Çıkarılan metin:
◇ ◇ ◇ ◇
Gürcü milli hareketi ise, ancak 19. yüzyılın ikinci yarısından itibaren ortaya çıkmaya başlamıştır. Bu dönemde, Gürcü nüfusu ekonomik sebeplerden dolayı kırsal alanlardan Tiflis’e doğru hızla göç etmeye başlamıştır. Böylece, Tiflis’te egemen konumdaki Ermenilerle karşılaşan Gürcüler kendilerini yeniden tanımlamak durumunda kalmışlardır.
Ayrıca bu dönemde, Rus üniversitelerinde eğitim gören ve Batı siyasi akımları ile tanışmış olan, yeni bir Gürcü aydınları kuşağı ortaya çıkmıştır. Bu aydınlar, Ermeni iddialarının Gürcü milletini aşağıladığını ve Ermenilerin, Gürcüleri tarihten silmek istediklerini ileri sürerek birçok gazete ve dergi çıkarmaya ve siyasi alanda mücadele vermeye başlamışlardır. Bunun bir sonucu olarak, Gürcü milli uyanışı aynı zamanda Ermeni karşıtı bir hareket olarak ortaya çıkmıştır.
İki toplum arasındaki husumet, Çarlık Rusyasının dağılmasıyla zirve noktasına ulaşmıştır. Bu dönemde Ermenistan Cumhuriyeti, “Büyük Ermenistan” hayalini gerçekleştirmek üzere Türkiye ve Azerbaycan’ın yanı sıra, Gürcistan’dan da toprak talep etmiştir. Ermenistan, söz konusu toprakları ilhak etmek üzere, 7 Aralık 1918’de Gürcistan’a saldırmış, fakat İngilizlerin devreye girmesiyle amaçlarına tam olarak ulaşamadan ateşkes sağlanmıştır.[2]
2.Sovyetler Birliği’nin dağılmasının ardından iki ülkede yaşanan önemli gelişmeler
Sovyetler Birliği’nin son zamanlarında, ilk bağımsızlık hareketleri Kafkasya’da ortaya çıktı. 1988 yılında Bakü’de başlayan özgürlük hareketleri kısa süre içinde Gürcistan’a yayıldı. Bunun sonucunda Gürcistan’da Gia Çanturia; ‘’Gürcistan Ulusal Partisi’’ni, Ziviad Gamsahurdia ise; ’’Erdemli Aziz İlia Topluluğu’’nu kurdu. Sovyetler Birliği yönetimi,  bu hareketleri bastırmak için, 9 Nisan 1989’da, Tiflis’te büyük bir katliam yaptı. Fakat tüm baskılara rağmen Gürcülerin bağımsızlık isteklerini bastıramadı ve Gürcistan 1990 ylının Mart ayında bağımsızlığını ilan etti.
◇ ◇ ◇ ◇
Veri alıntısı:
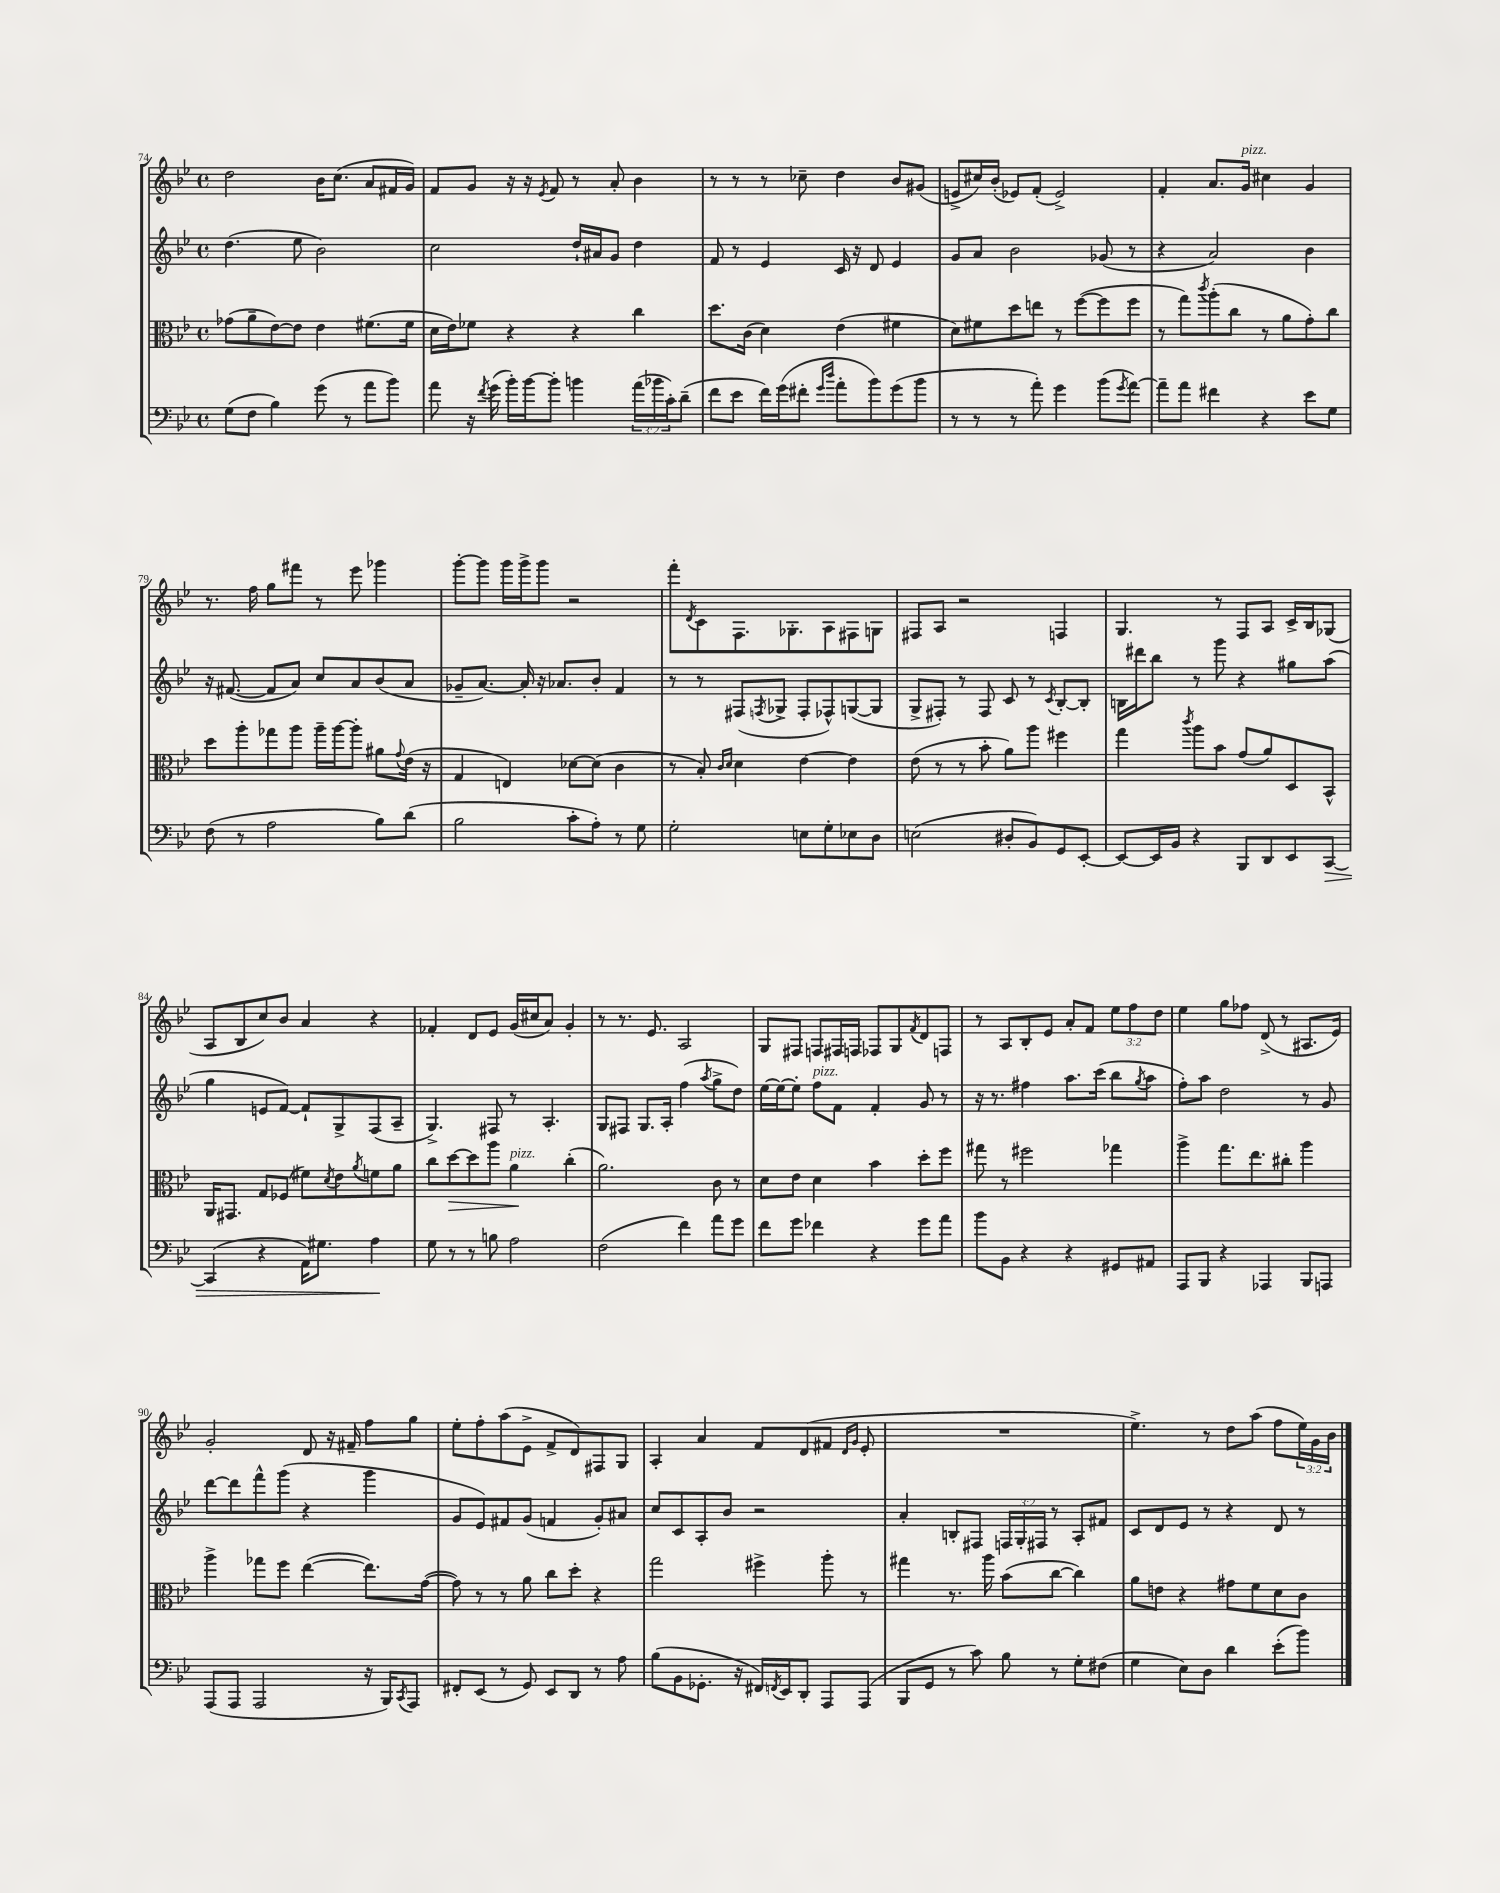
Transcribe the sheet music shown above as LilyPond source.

<<
\new StaffGroup <<
\new Staff = "s0" {
    \clef treble \key bes \major \defaultTimeSignature \time 4/4 \override Staff.TupletNumber.text = #tuplet-number::calc-fraction-text
    d''2 bes'16 c''8.( a'8 fis'16 g'16) |
    f'8 g'8 r16 r16 \acciaccatura { ees'8 } f'8 r8 a'8-. bes'4 |
    r8 r8 r8 ces''8-- d''4 bes'8 gis'8( |
    e'8-> cis''16) bes'16-.( ees'8) f'8-.( ees'2->) |
    f'4-. a'8. g'16^\markup { \italic "pizz." } cis''4 g'4 |
    r8. f''16 g''8 fis'''8 r8 ees'''8 ges'''4 |
    g'''8~-. g'''8 g'''16 g'''16-> g'''8 r2 |
    f'''8-. \acciaccatura { d'8 } c'8 f8. ges8.-. a8 fis8 g8 |
    fis8 a8 r2 f4 |
    g4. r8 f8 a8 c'16-> bes16 ges8( |
    a8 bes8 c''8) bes'8 a'4 r4 |
    fes'4-. d'8 ees'8 g'16( cis''16 a'8) g'4-. |
    r8 r8. ees'8. a2 |
    g8 fis8 f8 fis16 f16 fes8 g8 \acciaccatura { f'8 } d'8 f8 |
    r8 a8 bes8-. ees'8 a'8-. f'8 \tuplet 3/2 { ees''8 f''8 d''8 } |
    ees''4 g''8 fes''8 d'8->( r8 ais8. ees'16) |
    g'2-. d'8 r16 fis'16-- f''8 g''8 |
    ees''8-. f''8-. a''8( ees'8-> f'8-> d'8) fis8 g8 |
    a4-. a'4 f'8 d'8( fis'8 \grace { d'16 g'16 } ees'8-. |
    R1 |
    ees''4.->) r8 d''8 a''8( f''8 \tuplet 3/2 { ees''16) g'16 bes'16 } \bar "|." |
}
\new Staff = "s1" {
    \clef treble \key bes \major \defaultTimeSignature \time 4/4 \override Staff.TupletNumber.text = #tuplet-number::calc-fraction-text
    d''4.( ees''8 bes'2) |
    c''2 d''16-! ais'16 g'8 d''4 |
    f'8 r8 ees'4 c'16 r16 d'8 ees'4 |
    g'8 a'8 bes'2 ges'8( r8 |
    r4 a'2) bes'4 |
    r16 fis'8.~( fis'8 a'8) c''8 a'8 bes'8( a'8 |
    ges'8-- a'8.~) a'16-. r16 aes'8. bes'8-. f'4 |
    r8 r8 fis8( \acciaccatura { f8 } ges8-> f8-. fes8-^) g8~( g8 |
    g8-> fis8-.) r8 fis8 c'8 r8 \acciaccatura { c'8 } bes8~-. bes8-. |
    b16 dis'''16 bes''8 r8 g'''8 r4 gis''8 a''8( |
    g''4 e'8 f'8~) f'8-! g8-> f8( a8-- |
    g4.->) fis8 r8 a4.-. |
    g8 fis8 g8. a16-. f''4( \acciaccatura { a''8 } g''8-> d''8) |
    ees''16~ ees''16~ ees''8-. f''8^\markup { \italic "pizz." } f'8 f'4-. g'8 r8 |
    r16 r8. fis''4 a''8. c'''16( bes''8 \acciaccatura { g''8 } a''8 |
    f''8-.) a''8 d''2 r8 g'8 |
    d'''8~ d'''8 f'''8-^ g'''8( r4 g'''4 |
    g'8 ees'8) fis'8 g'8( f'4 g'8-.) ais'8 |
    c''8 c'8 a8-. bes'8 r2 |
    a'4-. b8-. fis8 \tuplet 3/2 { f16 g16-. fis16 } r8 a8-. fis'8 |
    c'8 d'8 ees'8 r8 r4 d'8 r8 \bar "|." |
}
\new Staff = "s2" {
    \clef alto \key bes \major \defaultTimeSignature \time 4/4
    ges'8( a'8-- ees'8~) ees'8 ees'4 fis'8.( fis'16 |
    d'16 ees'16) fes'8 r4 r4 c''4 |
    d''8. c'16( d'4) ees'4( fis'4 |
    d'8) fis'8 d''8 e''8 r8 f''8~( f''8 f''8 |
    r8 g''8) \acciaccatura { c'''8 } a''8-.( c''8 r8 a'8 g'8-.) c''8 |
    d''8 a''8-. ges''8 a''8 a''16-- a''16~ a''8-. ais'8 \appoggiatura { g'8 } ees'16( r16 |
    g4 e4) des'8~ des'8( c'4 |
    r8 bes8-.) \grace { c'16 d'16 } d'4 ees'4~ ees'4 |
    ees'8( r8 r8 bes'8-. a'8) a''8 fis''4 |
    g''4 \acciaccatura { c'''8 } a''8 bes'8 g'8( a'8) d8 bes,8-^ |
    a,16 gis,8. g8 fes8( fis'8) \acciaccatura { d'8 } ees'8 \acciaccatura { a'8 } f'8 a'8 |
    c''8 d''8~\> d''8 a''8 a'4\!^\markup { \italic "pizz." } c''4-.( |
    a'2.) c'8 r8 |
    d'8 ees'8 d'4 bes'4 d''8-. f''8 |
    gis''8 r8 fis''2 ges''4 |
    a''4-> g''8. ees''8. cis''8-. a''4 |
    a''4-> ges''8 f''8 ees''4~( ees''8.) g'16~( |
    g'8) r8 r8 a'8 c''8 d''8-. r4 |
    g''2 fis''4-> a''8-. r8 |
    gis''4 r8. a''16 bes'8( c''8~ c''4) |
    a'8 e'8 r4 gis'8 f'8 d'8 c'8 \bar "|." |
}
\new Staff = "s3" {
    \clef bass \key bes \major \defaultTimeSignature \time 4/4 \override Staff.TupletNumber.text = #tuplet-number::calc-fraction-text
    g8( f8 bes4) g'8( r8 a'8 bes'8) |
    a'8 r16 \acciaccatura { f'8 } g'16( bes'16-.) bes'16~ bes'8-. b'4 \tuplet 3/2 { a'16( bes'16 c'16-.) } d'8--( |
    f'8 ees'8 f'16) g'16( fis'8-. \grace { g'16 d''16 } a'8-. bes'8) g'8( bes'8 |
    r8 r8 r8 a'8-.) g'4 bes'8( \acciaccatura { g'8 } a'8~) |
    a'8-- a'8 fis'4 r4 ees'8 g8 |
    f8( r8 a2 bes8) d'8( |
    bes2 c'8-. a8-.) r8 g8 |
    g2-. e8 g8-. ees8 d8 |
    e2( dis8-. bes,8) g,8 ees,8~-. |
    ees,8~ ees,16 bes,16 r4 bes,,8 d,8 ees,8 c,8~\> |
    c,4( r4 a,16) gis8. a4\! |
    g8 r8 r8 b8 a2 |
    f2( f'4) a'8 g'8 |
    f'8 g'8 fes'4 r4 g'8 a'8 |
    bes'8 bes,8 r4 r4 gis,8 ais,8 |
    a,,8 bes,,8 r4 aes,,4 bes,,8 a,,8 |
    a,,8( a,,8 a,,2 r16 bes,,16) \acciaccatura { c,8 } a,,8 |
    fis,8-. ees,8( r8 g,8) ees,8 d,8 r8 a8 |
    bes8( bes,8 ges,8.-. r16 fis,16) \acciaccatura { f,8 } ees,16 d,8-. a,,8 a,,8( |
    bes,,8 g,8 r8 c'8) bes8 r8 g8-. fis8( |
    g4 ees8) d8 d'4 ees'8-.( bes'8) \bar "|." |
}
>>
>>
\layout { \context { \Score currentBarNumber = #74 } }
◇ ◇ ◇ ◇
Görevin amacı: Lütfen satırların üstündeki Gürcü-Ermeni ilişkileri üzerine metni son cümlesinden sonra sürdürün.

Yanıt:
28 Nisan 1990 tarihinde yapılan parlemento seçimlerini, tüm muhalefeti bünyesinde birleştiren ‘’Yuvarlak Masa’’ grubu kazandı. Parlemento, Kasım ayındaki ilk oturumunda, bu grubun başkanı Ziviad Gamsahurdia’yı ‘’Gürcistan Yüksek Sovyeti’’ başkanlığına seçti. Ateşli bir Gürcü milliyetçisi olan Gamsahurdia, 31 Mart 1991 tarihinde, Sovyetler Birliği’nden ayrılmak ve bağımsızlığın onaylanması için referanduma gitti. 9 Mayıs’ta açıklanan referandum sonuçlarına göre, halkın bağımsızlığı desteklediği ortaya çıktı.
Bunun üzerine, Sovyetler Birliği, Gürcistan’a ambargo uygulamaya başladı. Rusya’nın da desteğiyle Abhazya, Güney Osetya ve Acaristan bölgelerinde ayrılıkçı olaylar arttı. Bunun hemen ardından ülkede yaşayan Ermeniler hareketlenmeye başladılar. Bu dönemde, Gürcistan-Türkiye ilişkileri de, Gamsahurdia’nın aşırı milliyetçi politikaları ve yurtlarından çıkarılmış olan Ahıska Türklerinin geri dönüşüne izin vermemesi sebebiyle iyi değildi.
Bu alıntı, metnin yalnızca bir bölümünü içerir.